Discussion of nullability is definitely an important omission here. Part of the issue is that Pandas itself supports multiple flavors of "nullability", e.g. the old NaN hack for Numpy float dtypes and None for object dtype. It is the way it is for good historical reasons, but now that we have proper nullable dtypes, the existence of these special cases only increases the importance of a coherent design going forward.
I keep on reading this as pdp-13, a la pdp11 computers from history
This actually addresses a huge hole right now in the ecosystem. At the moment, Arrow treats things that are logically the same as different types, for example a dictionary-encoded utf8 is different from a utf8. Really there needs to be a distinction between logical and physical types, and it’s a big source of rough edges in things like Acero. Hacking on my own query engine on the side, I’ve put some thought into how to group physical into logical types in Arrow.

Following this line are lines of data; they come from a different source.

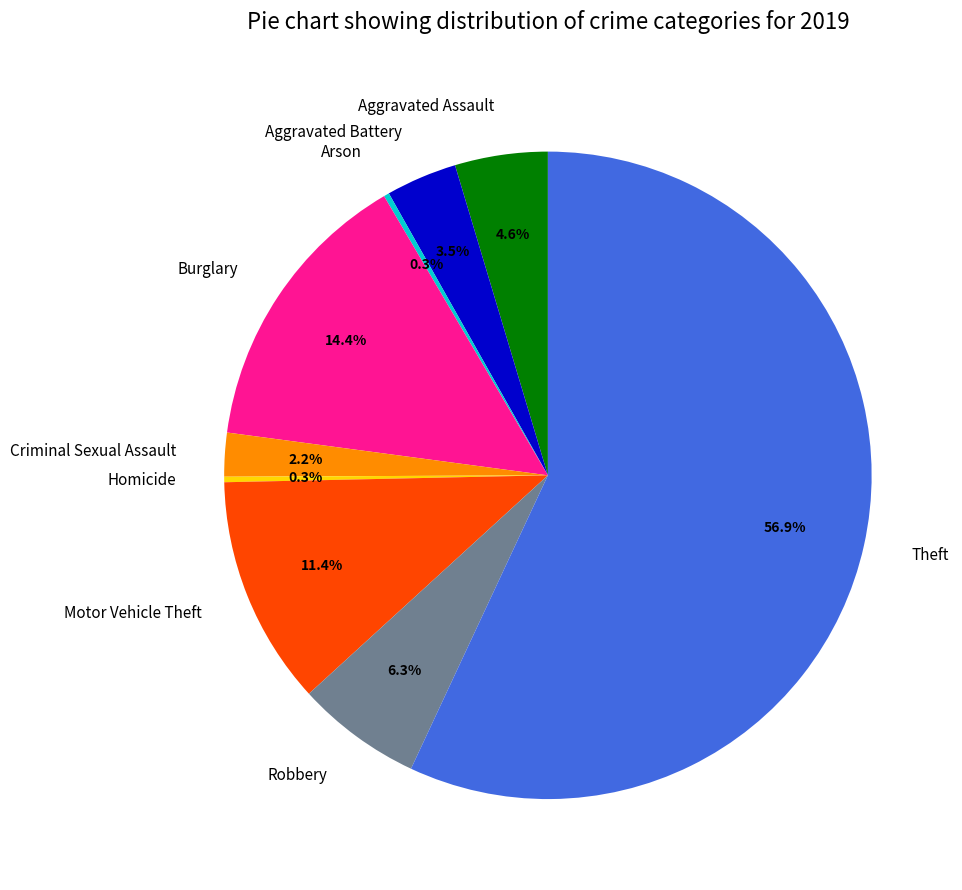

Do Aggravated Battery and Aggravated Assault together represent more than half of the pie?

No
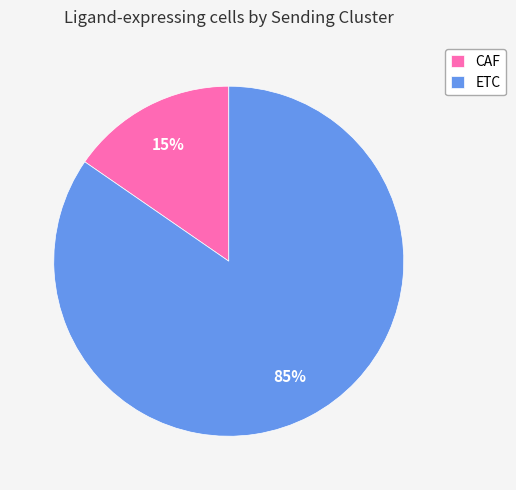

The ETC slice represents 85% of the pie. True or false?

True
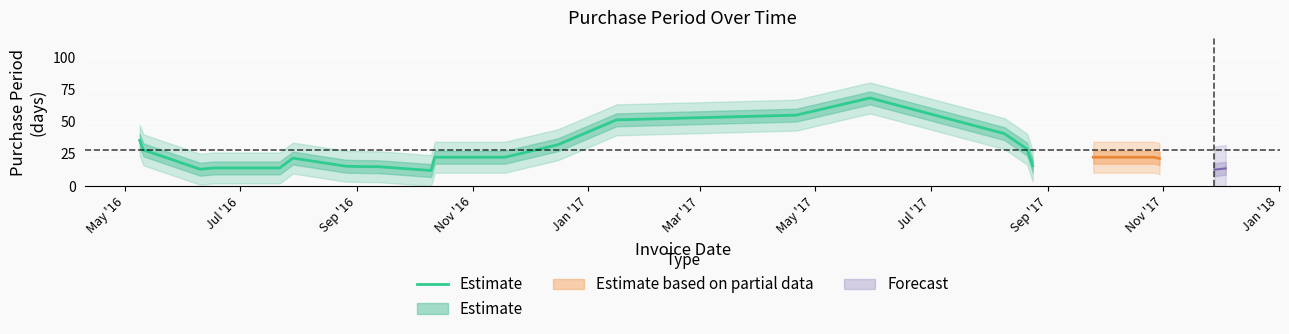

What is the sum of all values?

533.7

I am however worried that the place to define the logical type system might be inside Arrow instead of Arrow consumers. If everyone has their own logical type system, we’re just going to end up with the same incompatibilities that Arrow was trying to solve.

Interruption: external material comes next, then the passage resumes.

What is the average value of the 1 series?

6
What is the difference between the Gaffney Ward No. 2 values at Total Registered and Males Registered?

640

Snowflake and Pandas already have the ability to decode/encode "logical" type information stored in a Parquet file header, which is how you can do things like round-trip categorical-dtype data and data frame indexes between Pandas and Parquet. So I think things are already heading in that direction, but a coherent vision is absolutely necessary to keep it up and drive adoption.
Does pola.rs fix all this stuff?
mostly yes, at $work we're trying to move away from pandas entirely in favour of polars. Polars is mostly faster, with an API that's actually sane and makes sense. No reason to use pandas nowadays.
For analytics, I am a fan of type minimalism, like in SAS. You only really need to distinguish numbers and strings (each with missing value), and table as an overarching structure. They do everything else with input and output "formats". Perhaps you want to throw in enumerations (and sets of thereof) for a good measure.

That being said, typing is hard. There are many ways to consider what is a type, and I don't see a clear physical/logical distinction. Whether type should determine storage method is one thing. Another consideration is whether type is intrinsic to the value (e.g. string in UTF-8, float64, etc.) or is extrinsic (e.g. length, weight, area and so on). This is somewhat based on whether the type is implied by the operations used on the value (for example, you can subtract numbers but not strings).

Edit: Also, if you're gonna treat time as a separate type, why not also have 2D and 3D coordinates as its own type? It's just hard to make an ultimate standard.